Items from a data source
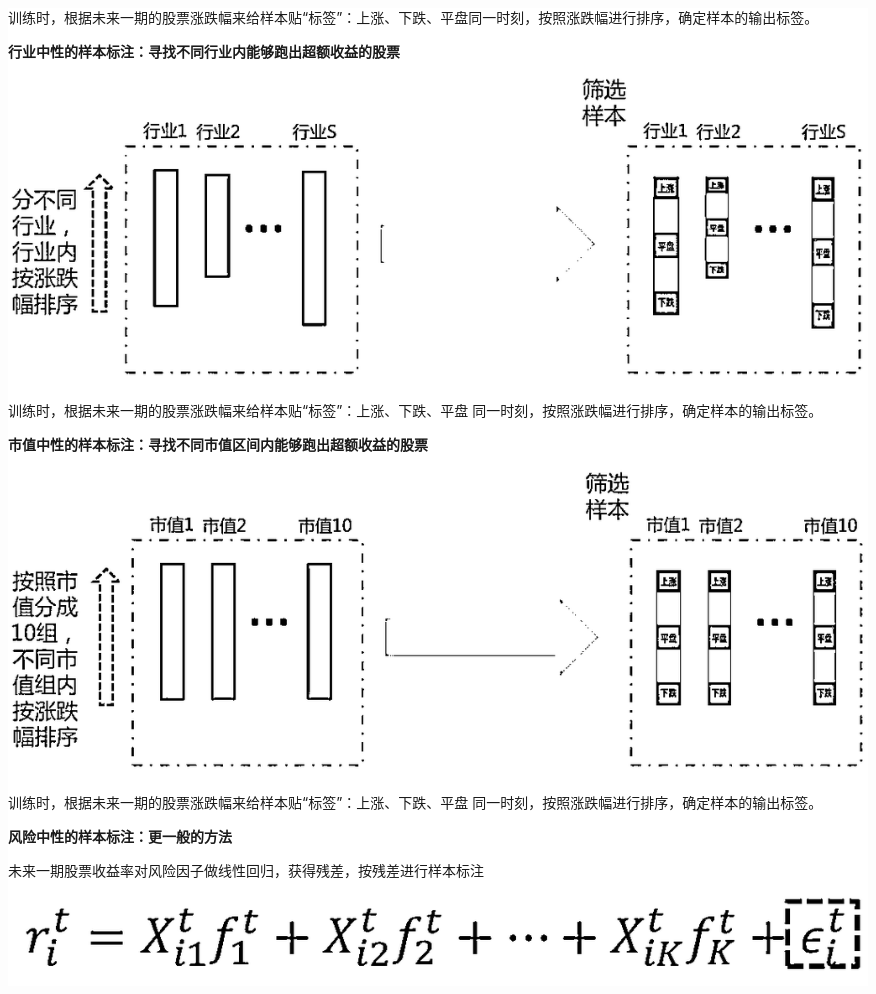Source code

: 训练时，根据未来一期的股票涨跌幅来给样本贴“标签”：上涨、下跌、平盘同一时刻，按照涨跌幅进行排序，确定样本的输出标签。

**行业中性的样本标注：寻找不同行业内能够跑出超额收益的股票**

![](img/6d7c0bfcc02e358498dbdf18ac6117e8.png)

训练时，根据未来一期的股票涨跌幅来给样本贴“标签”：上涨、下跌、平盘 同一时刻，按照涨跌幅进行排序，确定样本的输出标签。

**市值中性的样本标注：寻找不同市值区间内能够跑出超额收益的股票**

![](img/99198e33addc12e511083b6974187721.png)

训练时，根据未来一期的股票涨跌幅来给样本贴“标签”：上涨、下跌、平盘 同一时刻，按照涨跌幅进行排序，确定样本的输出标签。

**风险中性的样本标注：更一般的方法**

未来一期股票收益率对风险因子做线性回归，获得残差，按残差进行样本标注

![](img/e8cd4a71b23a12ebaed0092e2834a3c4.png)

--

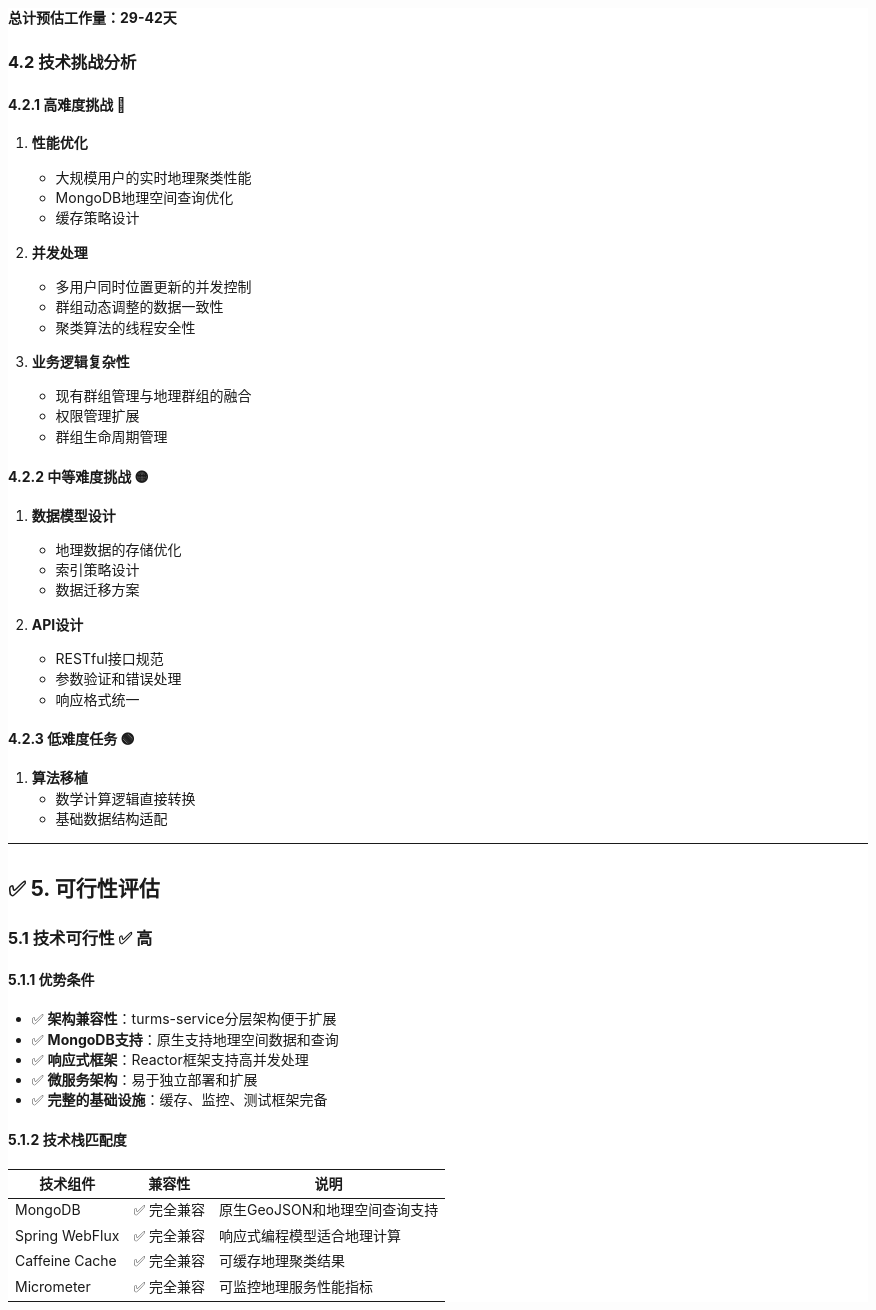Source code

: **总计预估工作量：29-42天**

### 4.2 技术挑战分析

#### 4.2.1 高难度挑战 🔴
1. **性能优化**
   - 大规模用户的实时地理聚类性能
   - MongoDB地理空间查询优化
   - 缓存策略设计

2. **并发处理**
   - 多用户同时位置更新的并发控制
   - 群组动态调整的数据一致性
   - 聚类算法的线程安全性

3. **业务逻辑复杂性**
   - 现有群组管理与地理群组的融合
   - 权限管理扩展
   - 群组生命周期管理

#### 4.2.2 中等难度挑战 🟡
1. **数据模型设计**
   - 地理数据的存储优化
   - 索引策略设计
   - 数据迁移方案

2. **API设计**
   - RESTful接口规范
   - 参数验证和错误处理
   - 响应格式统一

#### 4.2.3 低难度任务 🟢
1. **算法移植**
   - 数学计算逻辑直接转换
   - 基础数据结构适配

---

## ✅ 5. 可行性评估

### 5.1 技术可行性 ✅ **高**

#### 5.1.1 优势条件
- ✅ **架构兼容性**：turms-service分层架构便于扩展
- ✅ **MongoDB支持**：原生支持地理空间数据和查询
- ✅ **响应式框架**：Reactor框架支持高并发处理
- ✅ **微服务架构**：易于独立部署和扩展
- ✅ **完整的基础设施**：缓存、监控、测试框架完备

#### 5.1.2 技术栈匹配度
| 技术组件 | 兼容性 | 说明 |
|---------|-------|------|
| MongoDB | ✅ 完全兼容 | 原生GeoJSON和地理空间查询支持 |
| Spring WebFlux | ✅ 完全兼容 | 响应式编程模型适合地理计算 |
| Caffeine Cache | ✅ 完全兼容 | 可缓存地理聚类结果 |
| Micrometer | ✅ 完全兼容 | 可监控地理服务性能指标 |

- TASK DETAILS: For this exercise, find all lines in the records containing the word "完全兼容" and copy them.

- EXPECTED ANSWER:
| MongoDB | ✅ 完全兼容 | 原生GeoJSON和地理空间查询支持 |
| Spring WebFlux | ✅ 完全兼容 | 响应式编程模型适合地理计算 |
| Caffeine Cache | ✅ 完全兼容 | 可缓存地理聚类结果 |
| Micrometer | ✅ 完全兼容 | 可监控地理服务性能指标 |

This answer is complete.